While Amazon has introduced the service as part of Amazon Pay, Flipkart has offered it through its "pay later' initiative launched in January. However, it has not removed the mandatory clause of providing 'Aadhaar number' in the enrolment page.

Amazon executives did not respond to calls made to enquire about this. Flipkart's PR agency said it was "not sure" about whether Aadhaar was required, and would look into the matter.

No banking without Aadhaar

Nandip Makwana, a Gandhinagar-based software engineer, visited an Axis Bank branch in Sarkhej, Ahmedabad, on 29 September to open a salary account. However, the branch executives demanded Aadhaar.

"I informed him that Aadhaar is no longer required after the Supreme Court struck down section 57 of the Aadhaar Act and no private entity including a bank can ask for it. However, he refused to open my account," Makwana tweeted.

An Aadhaar card is also required to avail State Bank of India's YONO services, a digital banking platform that allows taxi bookings, online shopping and bill payments. On 3 October, SBI tweeted: "We regret the inconvenience caused. AADHAAR Card and PAN Card are currently mandatory to open Digital Savings Account/ INSTA account through YONO App. You may visit the branch for opening of Regular Savings Account."

The SC verdict is being diluted

Within hours of the Supreme Court's verdict, Union Finance minister Arun Jaitley held a press conference and said that a Parliament-approved legislation could restore mandatory linking of Aadhaar with mobile phones and bank accounts.

"So the whole argument which was given that private companies can't use it, there is Section 57 which says you can authorise others either by law or contract. So what has been struck down is by contract," he said.

He further added that a legal provision through a legislation can restore the authentication use of Aadhaar by private companies. Adding more fuel to the issue, UIDAI CEO Ajay Bhushan Pandey said, in a tweet dated 3 October, that Aadhaar card, e-Aadhaar and paperless offline KYC can be used by an Aadhaar holder for any purpose.

At the same time, despite the Supreme Court's verdict, UIDAI has asked banks and post offices to continue running the Aadhaar enrolment centres in their respective premises.

A recent report quotes Pandey as saying that as Aadhaar is going to be used in the offline mode for opening bank accounts and other services, as well as to access subsidies and file tax returns, banks and post offices would continue to enrol people for Aadhaar.

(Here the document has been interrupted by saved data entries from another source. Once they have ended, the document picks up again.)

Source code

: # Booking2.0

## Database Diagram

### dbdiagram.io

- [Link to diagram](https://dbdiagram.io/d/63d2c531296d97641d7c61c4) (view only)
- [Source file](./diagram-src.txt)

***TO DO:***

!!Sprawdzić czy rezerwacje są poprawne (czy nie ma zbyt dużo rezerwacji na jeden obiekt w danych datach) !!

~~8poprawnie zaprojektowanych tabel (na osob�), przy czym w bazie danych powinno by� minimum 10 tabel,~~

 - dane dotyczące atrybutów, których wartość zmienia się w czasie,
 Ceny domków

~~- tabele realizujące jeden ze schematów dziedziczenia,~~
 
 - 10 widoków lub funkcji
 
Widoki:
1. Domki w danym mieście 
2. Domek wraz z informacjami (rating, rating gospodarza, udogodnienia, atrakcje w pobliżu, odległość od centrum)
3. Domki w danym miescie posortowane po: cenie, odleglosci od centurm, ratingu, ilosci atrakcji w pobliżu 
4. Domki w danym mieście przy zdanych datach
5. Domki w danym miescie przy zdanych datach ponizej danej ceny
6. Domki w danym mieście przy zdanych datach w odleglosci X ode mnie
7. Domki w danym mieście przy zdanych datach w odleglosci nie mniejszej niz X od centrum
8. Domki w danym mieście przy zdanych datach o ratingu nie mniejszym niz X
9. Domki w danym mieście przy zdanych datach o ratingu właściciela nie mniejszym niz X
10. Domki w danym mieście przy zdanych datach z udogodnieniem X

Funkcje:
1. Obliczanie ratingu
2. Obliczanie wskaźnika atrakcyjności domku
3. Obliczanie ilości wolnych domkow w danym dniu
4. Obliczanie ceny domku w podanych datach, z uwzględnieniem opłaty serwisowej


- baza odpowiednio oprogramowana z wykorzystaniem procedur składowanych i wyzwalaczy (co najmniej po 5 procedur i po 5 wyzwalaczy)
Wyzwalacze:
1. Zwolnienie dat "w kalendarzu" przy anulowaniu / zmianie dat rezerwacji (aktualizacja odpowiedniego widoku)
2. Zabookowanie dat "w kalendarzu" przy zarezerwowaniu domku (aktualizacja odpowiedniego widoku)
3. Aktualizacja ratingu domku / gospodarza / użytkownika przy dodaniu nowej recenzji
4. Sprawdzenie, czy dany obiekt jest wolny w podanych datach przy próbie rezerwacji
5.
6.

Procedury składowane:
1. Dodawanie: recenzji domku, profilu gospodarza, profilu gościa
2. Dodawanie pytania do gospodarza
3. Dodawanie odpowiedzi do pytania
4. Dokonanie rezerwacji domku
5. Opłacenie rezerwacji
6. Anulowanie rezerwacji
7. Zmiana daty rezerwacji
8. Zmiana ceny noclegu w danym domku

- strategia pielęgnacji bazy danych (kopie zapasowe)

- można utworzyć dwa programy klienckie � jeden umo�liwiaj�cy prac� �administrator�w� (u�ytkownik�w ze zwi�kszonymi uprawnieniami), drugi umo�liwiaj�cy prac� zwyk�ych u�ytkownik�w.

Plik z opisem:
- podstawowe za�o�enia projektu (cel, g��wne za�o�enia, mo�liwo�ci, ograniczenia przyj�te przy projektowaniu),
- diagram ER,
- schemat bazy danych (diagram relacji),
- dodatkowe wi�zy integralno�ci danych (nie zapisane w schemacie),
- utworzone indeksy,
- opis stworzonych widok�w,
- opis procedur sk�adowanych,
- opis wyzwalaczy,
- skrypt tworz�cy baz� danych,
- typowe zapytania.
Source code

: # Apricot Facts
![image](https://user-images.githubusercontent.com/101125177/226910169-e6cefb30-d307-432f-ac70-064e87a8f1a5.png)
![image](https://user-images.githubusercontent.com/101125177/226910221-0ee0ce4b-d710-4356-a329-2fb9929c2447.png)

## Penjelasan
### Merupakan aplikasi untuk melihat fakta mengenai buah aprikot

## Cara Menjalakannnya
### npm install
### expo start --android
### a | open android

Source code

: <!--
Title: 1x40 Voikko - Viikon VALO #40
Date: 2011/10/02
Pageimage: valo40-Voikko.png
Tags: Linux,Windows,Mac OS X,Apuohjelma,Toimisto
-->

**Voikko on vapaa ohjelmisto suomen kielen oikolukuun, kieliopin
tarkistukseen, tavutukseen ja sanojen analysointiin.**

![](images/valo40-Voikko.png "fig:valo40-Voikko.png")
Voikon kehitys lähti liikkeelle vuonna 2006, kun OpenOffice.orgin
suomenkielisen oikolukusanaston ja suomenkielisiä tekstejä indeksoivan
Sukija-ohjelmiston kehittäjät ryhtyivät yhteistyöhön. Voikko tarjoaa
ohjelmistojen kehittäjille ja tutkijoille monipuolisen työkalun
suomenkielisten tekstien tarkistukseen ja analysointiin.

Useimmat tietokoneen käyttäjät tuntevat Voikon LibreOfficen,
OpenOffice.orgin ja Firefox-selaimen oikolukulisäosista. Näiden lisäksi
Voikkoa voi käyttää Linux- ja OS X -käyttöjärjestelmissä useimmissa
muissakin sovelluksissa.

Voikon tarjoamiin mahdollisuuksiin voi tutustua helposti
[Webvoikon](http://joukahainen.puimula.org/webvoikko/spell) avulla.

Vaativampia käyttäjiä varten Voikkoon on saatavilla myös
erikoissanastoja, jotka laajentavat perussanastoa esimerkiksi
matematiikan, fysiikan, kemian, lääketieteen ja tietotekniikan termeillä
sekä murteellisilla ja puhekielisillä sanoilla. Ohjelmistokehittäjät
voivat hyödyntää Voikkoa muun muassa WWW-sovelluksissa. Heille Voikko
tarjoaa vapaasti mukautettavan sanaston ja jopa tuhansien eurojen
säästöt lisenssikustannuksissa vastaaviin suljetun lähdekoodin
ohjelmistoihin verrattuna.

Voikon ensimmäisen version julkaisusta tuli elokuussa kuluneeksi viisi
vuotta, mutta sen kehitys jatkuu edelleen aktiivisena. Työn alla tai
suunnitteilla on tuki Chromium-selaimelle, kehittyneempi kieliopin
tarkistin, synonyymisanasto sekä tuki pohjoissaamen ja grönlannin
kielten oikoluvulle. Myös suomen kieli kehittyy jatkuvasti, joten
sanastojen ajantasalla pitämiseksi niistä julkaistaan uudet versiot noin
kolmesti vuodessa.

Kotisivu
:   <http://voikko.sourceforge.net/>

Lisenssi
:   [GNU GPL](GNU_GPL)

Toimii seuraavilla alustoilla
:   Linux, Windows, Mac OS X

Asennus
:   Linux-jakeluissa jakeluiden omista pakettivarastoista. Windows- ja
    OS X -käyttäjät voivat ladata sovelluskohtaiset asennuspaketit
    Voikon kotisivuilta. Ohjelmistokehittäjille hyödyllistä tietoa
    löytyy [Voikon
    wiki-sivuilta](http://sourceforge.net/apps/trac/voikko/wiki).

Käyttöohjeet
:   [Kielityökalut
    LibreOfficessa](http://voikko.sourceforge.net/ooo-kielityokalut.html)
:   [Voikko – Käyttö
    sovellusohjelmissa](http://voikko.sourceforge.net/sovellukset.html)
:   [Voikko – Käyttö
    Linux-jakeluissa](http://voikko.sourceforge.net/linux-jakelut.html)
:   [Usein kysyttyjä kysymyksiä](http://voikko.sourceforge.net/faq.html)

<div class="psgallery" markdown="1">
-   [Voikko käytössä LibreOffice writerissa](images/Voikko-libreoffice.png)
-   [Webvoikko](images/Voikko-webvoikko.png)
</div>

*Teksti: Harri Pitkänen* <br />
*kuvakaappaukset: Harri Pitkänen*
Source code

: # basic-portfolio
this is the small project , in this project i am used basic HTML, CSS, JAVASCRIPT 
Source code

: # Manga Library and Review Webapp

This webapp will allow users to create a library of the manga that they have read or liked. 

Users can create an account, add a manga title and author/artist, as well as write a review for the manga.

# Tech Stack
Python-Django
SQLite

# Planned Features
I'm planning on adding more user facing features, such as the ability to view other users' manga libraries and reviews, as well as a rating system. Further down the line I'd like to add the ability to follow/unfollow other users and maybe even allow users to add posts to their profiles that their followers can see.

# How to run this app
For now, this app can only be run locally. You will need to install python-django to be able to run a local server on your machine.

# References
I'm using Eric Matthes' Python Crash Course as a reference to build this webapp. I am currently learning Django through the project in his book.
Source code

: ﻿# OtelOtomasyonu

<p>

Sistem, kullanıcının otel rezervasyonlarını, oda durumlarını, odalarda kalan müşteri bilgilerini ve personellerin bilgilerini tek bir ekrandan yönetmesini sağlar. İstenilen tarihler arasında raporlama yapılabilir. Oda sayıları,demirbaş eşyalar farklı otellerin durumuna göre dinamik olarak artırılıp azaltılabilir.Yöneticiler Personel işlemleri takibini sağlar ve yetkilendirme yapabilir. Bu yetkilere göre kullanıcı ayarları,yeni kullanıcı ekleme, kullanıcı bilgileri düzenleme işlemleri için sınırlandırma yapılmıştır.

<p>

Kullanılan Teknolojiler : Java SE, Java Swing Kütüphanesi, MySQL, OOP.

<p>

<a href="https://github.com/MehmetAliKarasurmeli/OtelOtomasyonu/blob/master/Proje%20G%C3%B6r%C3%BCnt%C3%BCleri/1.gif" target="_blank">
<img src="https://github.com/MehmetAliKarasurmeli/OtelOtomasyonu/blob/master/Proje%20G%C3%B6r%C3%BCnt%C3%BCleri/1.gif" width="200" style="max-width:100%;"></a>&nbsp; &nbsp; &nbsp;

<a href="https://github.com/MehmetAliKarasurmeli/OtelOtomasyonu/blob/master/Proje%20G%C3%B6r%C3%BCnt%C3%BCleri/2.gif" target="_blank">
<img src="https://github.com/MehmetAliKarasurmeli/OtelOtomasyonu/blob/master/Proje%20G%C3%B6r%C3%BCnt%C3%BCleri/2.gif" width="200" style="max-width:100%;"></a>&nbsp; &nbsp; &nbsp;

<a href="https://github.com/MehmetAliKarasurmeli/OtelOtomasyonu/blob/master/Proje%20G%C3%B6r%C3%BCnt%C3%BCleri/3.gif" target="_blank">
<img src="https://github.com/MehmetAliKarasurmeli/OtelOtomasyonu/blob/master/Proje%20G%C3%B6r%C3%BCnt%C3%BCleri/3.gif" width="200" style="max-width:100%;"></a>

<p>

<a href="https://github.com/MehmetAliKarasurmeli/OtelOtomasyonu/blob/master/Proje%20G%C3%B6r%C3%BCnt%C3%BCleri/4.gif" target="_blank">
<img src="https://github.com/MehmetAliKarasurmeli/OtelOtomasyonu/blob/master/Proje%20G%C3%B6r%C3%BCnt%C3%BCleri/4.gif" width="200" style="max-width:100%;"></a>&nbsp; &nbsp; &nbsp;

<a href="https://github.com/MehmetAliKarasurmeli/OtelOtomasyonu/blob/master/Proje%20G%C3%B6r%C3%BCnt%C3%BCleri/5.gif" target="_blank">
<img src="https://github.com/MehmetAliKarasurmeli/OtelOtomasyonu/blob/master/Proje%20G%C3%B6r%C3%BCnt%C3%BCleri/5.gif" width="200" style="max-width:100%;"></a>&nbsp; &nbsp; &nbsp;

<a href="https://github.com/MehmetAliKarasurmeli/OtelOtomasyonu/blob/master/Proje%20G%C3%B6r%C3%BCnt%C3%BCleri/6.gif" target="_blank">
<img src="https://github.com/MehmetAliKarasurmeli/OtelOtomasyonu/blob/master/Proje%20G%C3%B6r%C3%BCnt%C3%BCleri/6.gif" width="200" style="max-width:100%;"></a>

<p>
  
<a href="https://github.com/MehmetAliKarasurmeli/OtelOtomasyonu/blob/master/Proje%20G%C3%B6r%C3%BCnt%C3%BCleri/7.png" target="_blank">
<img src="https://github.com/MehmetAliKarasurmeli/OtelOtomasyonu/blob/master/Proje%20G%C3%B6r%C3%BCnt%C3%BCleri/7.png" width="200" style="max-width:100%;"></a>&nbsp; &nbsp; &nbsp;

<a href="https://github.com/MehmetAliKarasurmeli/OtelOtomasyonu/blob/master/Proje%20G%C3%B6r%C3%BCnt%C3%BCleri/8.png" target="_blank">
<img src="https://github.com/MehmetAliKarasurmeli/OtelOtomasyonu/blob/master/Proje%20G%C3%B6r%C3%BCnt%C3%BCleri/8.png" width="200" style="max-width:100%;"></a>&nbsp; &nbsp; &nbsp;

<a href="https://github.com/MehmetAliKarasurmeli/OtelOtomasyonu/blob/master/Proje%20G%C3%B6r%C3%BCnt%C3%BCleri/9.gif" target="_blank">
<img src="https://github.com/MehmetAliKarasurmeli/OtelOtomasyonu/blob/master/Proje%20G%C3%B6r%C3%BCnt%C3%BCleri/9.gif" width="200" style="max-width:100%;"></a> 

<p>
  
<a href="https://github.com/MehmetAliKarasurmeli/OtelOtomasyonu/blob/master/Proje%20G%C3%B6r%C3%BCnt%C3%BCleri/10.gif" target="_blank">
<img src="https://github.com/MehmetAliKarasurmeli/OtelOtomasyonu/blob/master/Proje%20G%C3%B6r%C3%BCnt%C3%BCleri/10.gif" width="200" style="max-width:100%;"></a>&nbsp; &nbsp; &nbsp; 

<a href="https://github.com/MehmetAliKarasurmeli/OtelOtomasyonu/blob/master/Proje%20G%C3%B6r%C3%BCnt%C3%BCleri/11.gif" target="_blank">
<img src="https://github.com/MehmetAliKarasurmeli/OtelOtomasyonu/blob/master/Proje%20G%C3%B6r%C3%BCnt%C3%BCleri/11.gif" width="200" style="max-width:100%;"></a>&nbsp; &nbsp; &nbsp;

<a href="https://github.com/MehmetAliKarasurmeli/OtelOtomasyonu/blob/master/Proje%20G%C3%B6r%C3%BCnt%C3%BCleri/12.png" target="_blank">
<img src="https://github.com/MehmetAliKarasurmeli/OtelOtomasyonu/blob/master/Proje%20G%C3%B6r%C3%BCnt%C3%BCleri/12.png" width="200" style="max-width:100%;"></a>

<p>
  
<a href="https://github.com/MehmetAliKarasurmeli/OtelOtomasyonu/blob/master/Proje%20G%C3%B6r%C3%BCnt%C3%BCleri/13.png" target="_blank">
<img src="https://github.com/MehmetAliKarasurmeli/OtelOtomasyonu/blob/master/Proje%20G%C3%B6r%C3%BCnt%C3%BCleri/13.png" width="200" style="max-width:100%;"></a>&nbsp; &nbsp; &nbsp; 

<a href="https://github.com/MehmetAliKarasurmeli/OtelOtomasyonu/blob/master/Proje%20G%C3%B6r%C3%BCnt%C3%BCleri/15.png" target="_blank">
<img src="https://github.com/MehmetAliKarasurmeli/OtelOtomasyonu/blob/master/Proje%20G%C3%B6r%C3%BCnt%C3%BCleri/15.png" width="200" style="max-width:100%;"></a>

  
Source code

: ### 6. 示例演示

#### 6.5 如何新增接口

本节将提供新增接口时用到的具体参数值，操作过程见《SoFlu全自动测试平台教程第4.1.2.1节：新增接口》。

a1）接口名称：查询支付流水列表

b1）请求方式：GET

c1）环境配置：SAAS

Aadhaar cannot identify anyone anymore?

Anupam Saraph, professor at the Symbiosis Institute of Computer Studies, claims that since identification is a two-way process, Aadhaar by its nature cannot identity anyone.

"UIDAI in a RTI reply has accepted that it does not certify the use of Aadhaar data nor does it certify the data associated with any Aadhaar number. Then what is the need to launch such a mega identification project in India when no one could certify its authenticity?" asked Saraph.

He added that Aadhaar has become an ill-defined ecosystem where the government had outsourced its abilities to identify an individual.

"Private interests had colonised the entire process of governance in India and Aadhaar has now become a serious national security concern. It has thrown a serious challenge for the sovereign, social and democratic nature of our constitution," said Saraph.